Cautioning that sample sizes remain small, there are already some clear trends:

  • compared to the same time last year, a flood of prestige properties close to the City is now being openly marketed and many more are silently for sale
  • up to December 2007 many prestige property sales, especially on the lower north shore and in the eastern suburbs, were largely driven by bonuses earned in the financial services sector. Those buyers began to fall away in January 2008 and have now all but disappeared
  • over the past 12 months, properties offered for sale have first been in the discretionary lifestyle areas from Port Douglas to the Sunshine and Gold Coasts in Queensland to around Culburra in southern NSW taking in the Southern Highlands and Blue Mountains
  • as the economic cycle deepens so the contraction has moved closer to the centre starting with the outer Sydney lifestyle suburbs such as Palm Beach and Whale Beach
  • that contraction has continued into suburbs like Vaucluse and Mosman having a relatively high proportion of highly geared ‘aspirant wealth’ prestige property owners
  • after the Christmas 2008 school holidays, the contraction began to lap the City’s shores by touching the ‘bomb proof’ suburbs like Bellevue Hill, Point Piper, Darling Point , Paddington and Woollahra
  • many unsold properties are being offered for lease with an oversupply at the top end putting downward pressure on prestige property rents
  • at well attended auctions around town, buyers have called the vendors’ bluff and kept their hands in their pockets. Hence the 24% clearance rate.

Where to from here?

In the immediate term, the supply / demand equation has undoubtedly and radically shifted in the buyer’s favour which can only be good news for those many and often faceless buyers of Sydney prestige property. This really is a buyers’ market in which, all things being equal, prices should fall.

Will all things be equal?

That depends on your view of the financial global crisis. However, the following list suggests that if there is a window it could be small; vendor fear may not be as widespread as thought and that significant price falls such as occurred at 17 Attunga Street, Woollahra – bought on 21 August 2007 for $3.3 million and recently traded after some renovations for just under $3 million – may be more at the margins than across the board:

  • a lot of people made a lot of real money in the past 10 years, do not have mortgages, do not need to sell and do not need mortgages to buy
  • despite the now length of the global financial crisis and torrents of bad economic news, there have been few mortgagee sales in the Sydney prestige property market
  • although of less relevance to the bigger ticket top end, interest rates are also at historical lows and are likely to fall further with finance still available to credit worthy borrowers
  • Curtis Associates has noted a marked increase recently in foreign and expatriate inquiries.

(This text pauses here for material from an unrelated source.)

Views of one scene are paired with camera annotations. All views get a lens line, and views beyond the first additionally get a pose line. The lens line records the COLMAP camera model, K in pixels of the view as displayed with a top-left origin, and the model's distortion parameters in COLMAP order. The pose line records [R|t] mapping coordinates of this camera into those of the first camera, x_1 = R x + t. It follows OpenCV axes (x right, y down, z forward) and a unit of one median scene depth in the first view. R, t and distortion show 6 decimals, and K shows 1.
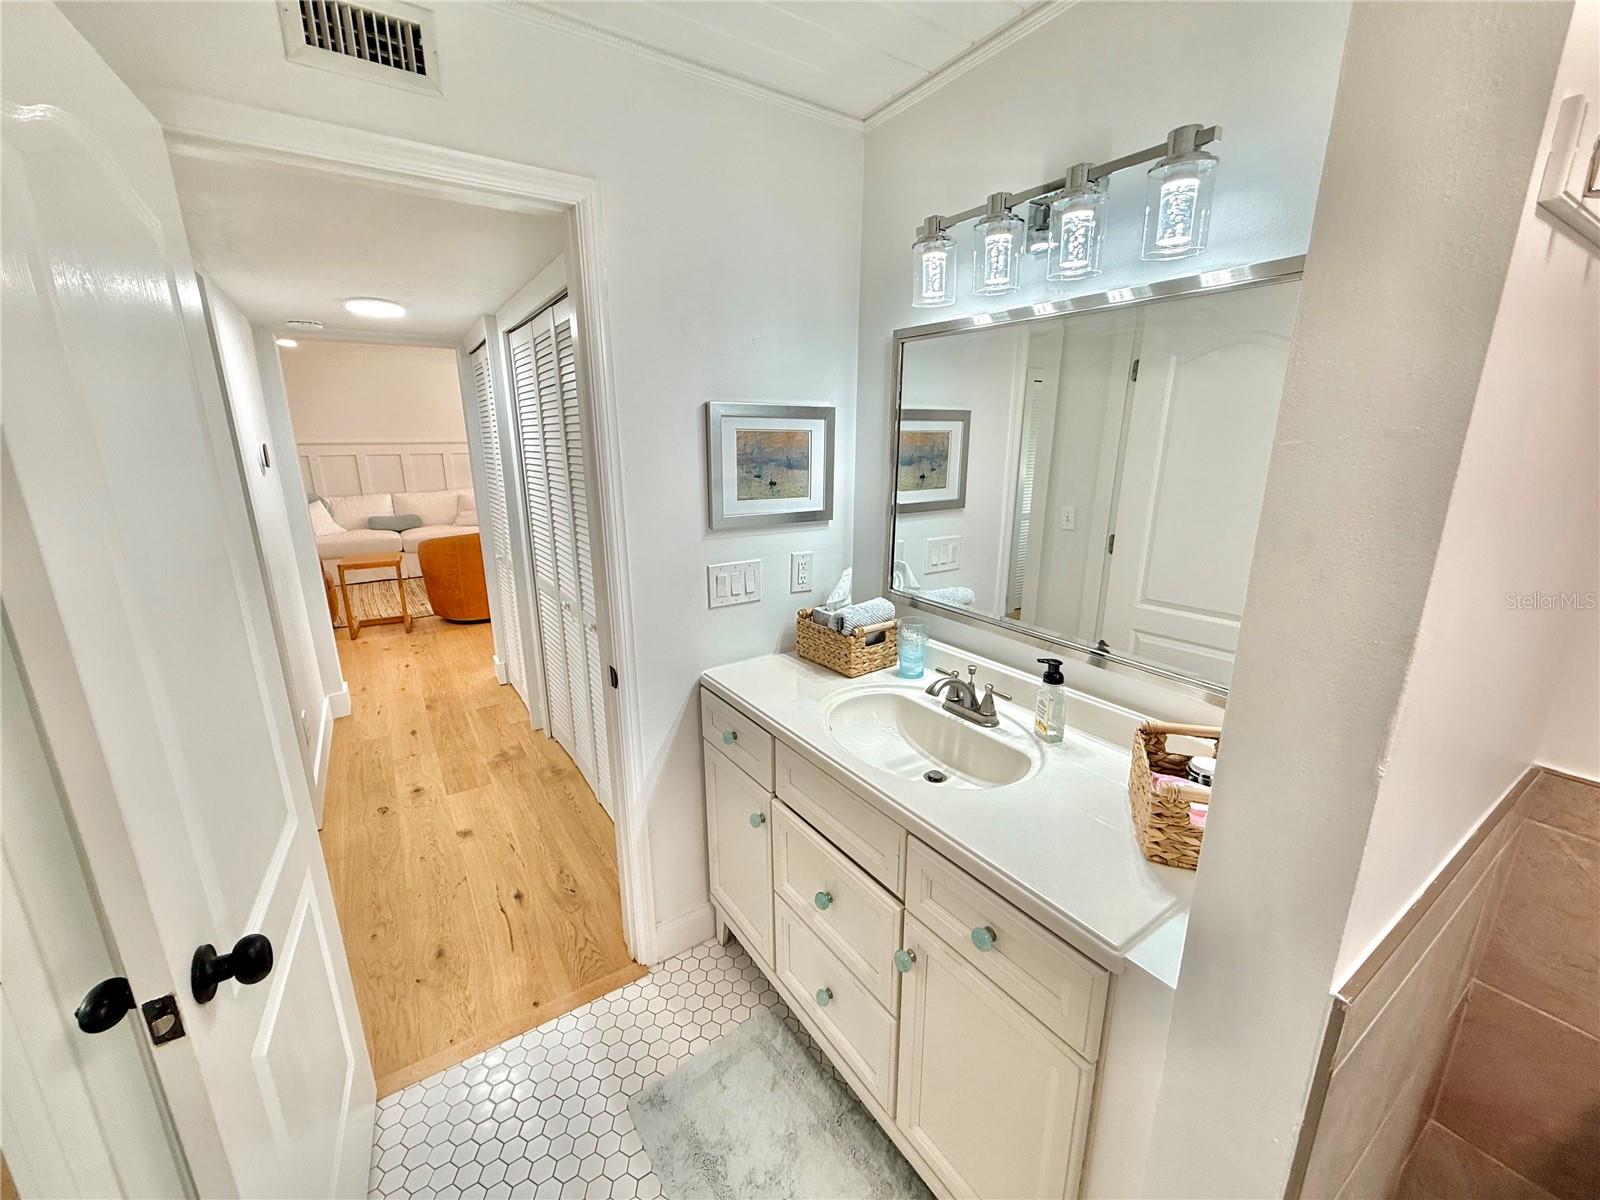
lens RADIAL K [[639.4, 0, 810.0], [0, 639.4, 604.2], [0, 0, 1]] dist [-0.002376, -0.000116]
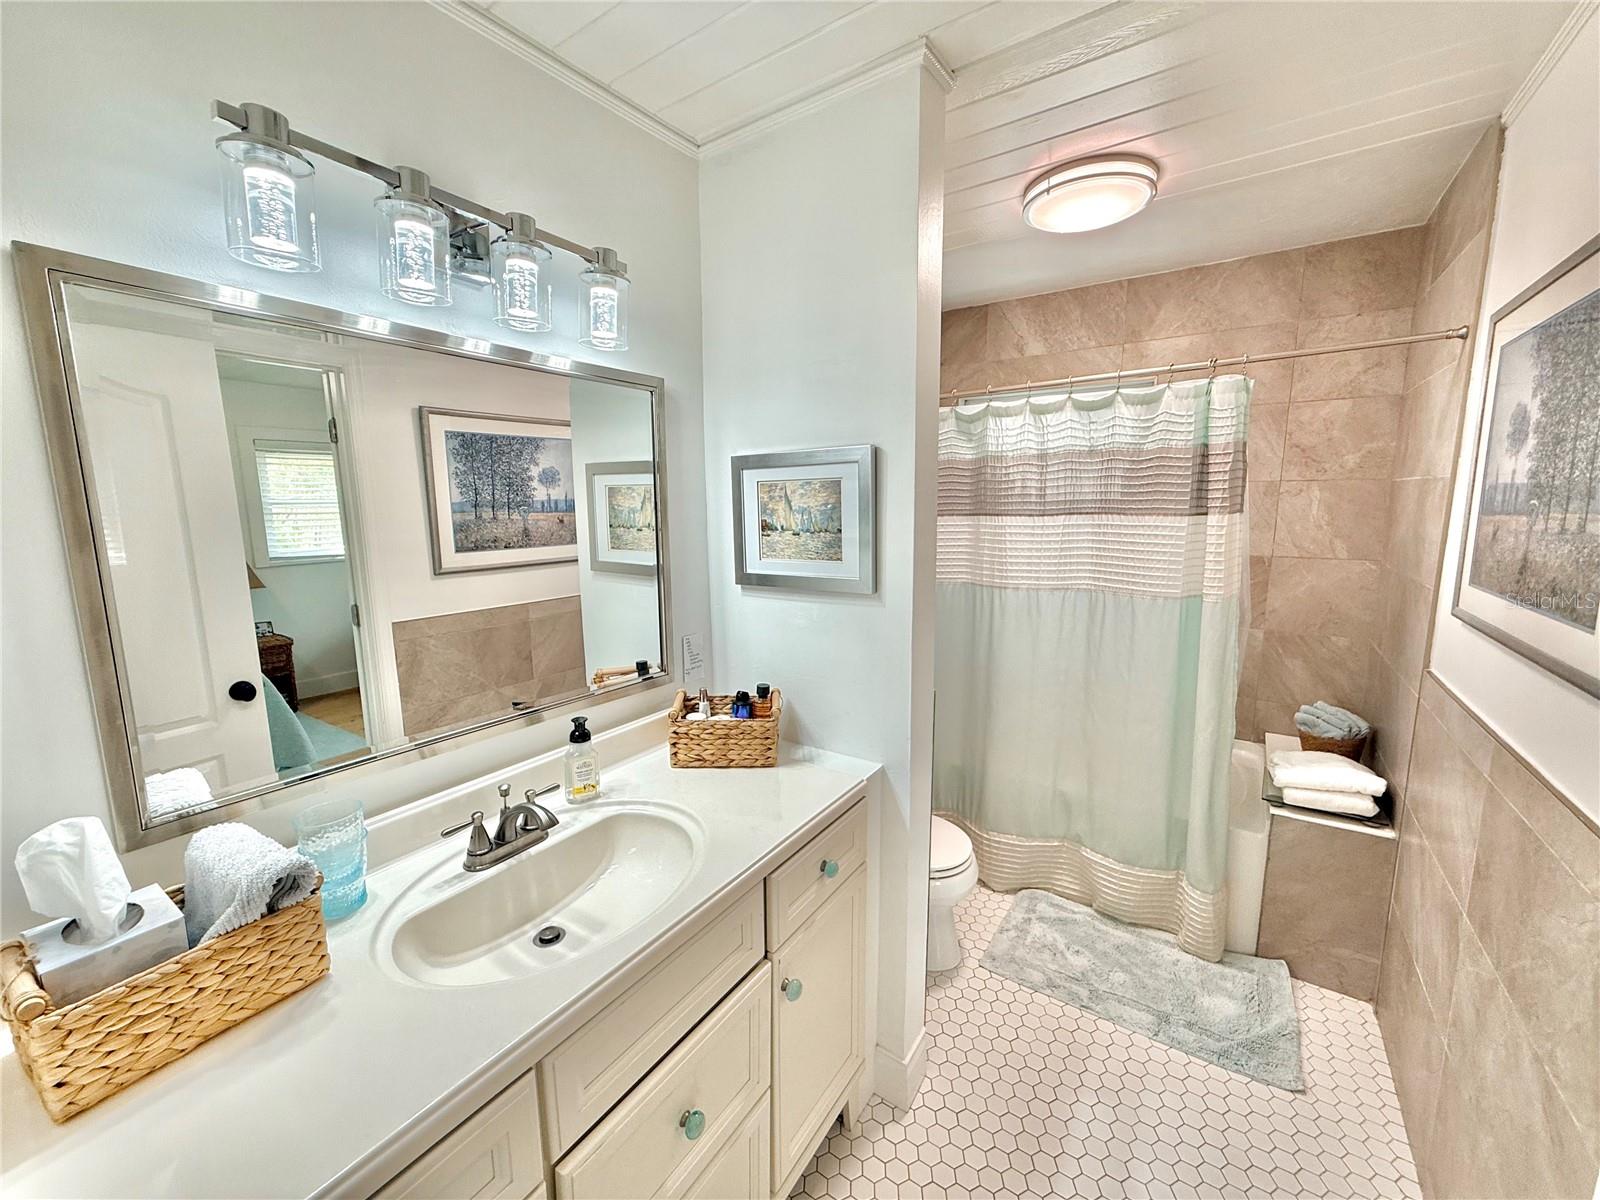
lens RADIAL K [[639.4, 0, 810.6], [0, 639.4, 594.4], [0, 0, 1]] dist [-0.002376, -0.000116]
pose [[-0.374386, -0.143253, 0.916141, -0.591849], [0.228103, 0.943407, 0.240732, -0.235950], [-0.898779, 0.299101, -0.320522, 0.917212]]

Media reports of massive price reductions in the prestige property market should therefore be read with caution. Those are often properties that were overpriced in better times. Our old favourite, 38 Victoria Street, Potts Point is still on the market now with a $3.495 million price tag – a further $200,000 less than the price reported in our last CurtiseCall.

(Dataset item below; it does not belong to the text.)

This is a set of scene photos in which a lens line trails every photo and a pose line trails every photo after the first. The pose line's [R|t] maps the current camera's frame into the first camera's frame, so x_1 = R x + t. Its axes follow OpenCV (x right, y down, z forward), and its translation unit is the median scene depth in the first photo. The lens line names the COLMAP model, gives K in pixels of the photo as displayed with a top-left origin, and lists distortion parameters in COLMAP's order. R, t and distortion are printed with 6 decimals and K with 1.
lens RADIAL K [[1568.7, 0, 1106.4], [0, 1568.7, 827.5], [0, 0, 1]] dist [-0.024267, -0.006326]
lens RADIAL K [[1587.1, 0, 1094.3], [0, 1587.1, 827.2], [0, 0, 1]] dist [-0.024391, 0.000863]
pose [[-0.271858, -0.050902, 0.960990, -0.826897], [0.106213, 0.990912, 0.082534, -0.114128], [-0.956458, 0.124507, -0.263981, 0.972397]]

As the sale of 21 Robertson Road, Centennial Park shows, there can be several parties in the room picking the eyes out of the market and sufficiently unconcerned about the global financial crisis to bid over $5.6 million for real quality. The last comparable sale in Robertson Road was in boom times 3 years ago at $5.75m which also suggests a plateau rather than a price fall.

Similarly, of the eight transactions in the three weeks to 28 February 2009, 3 Wallaroy Crescent, Woollahra sold for $5.3 million with there being at least two other rumoured sales above $6 million.

As Chris Curtis said on the 7.30 Report, this is a buyers’ market but the buying takes some skill.

(We have deferred the promised commentary on the property investment market this month following the Reserve Bank’s surprise holding of official interest rates. We believe next month will be a different story).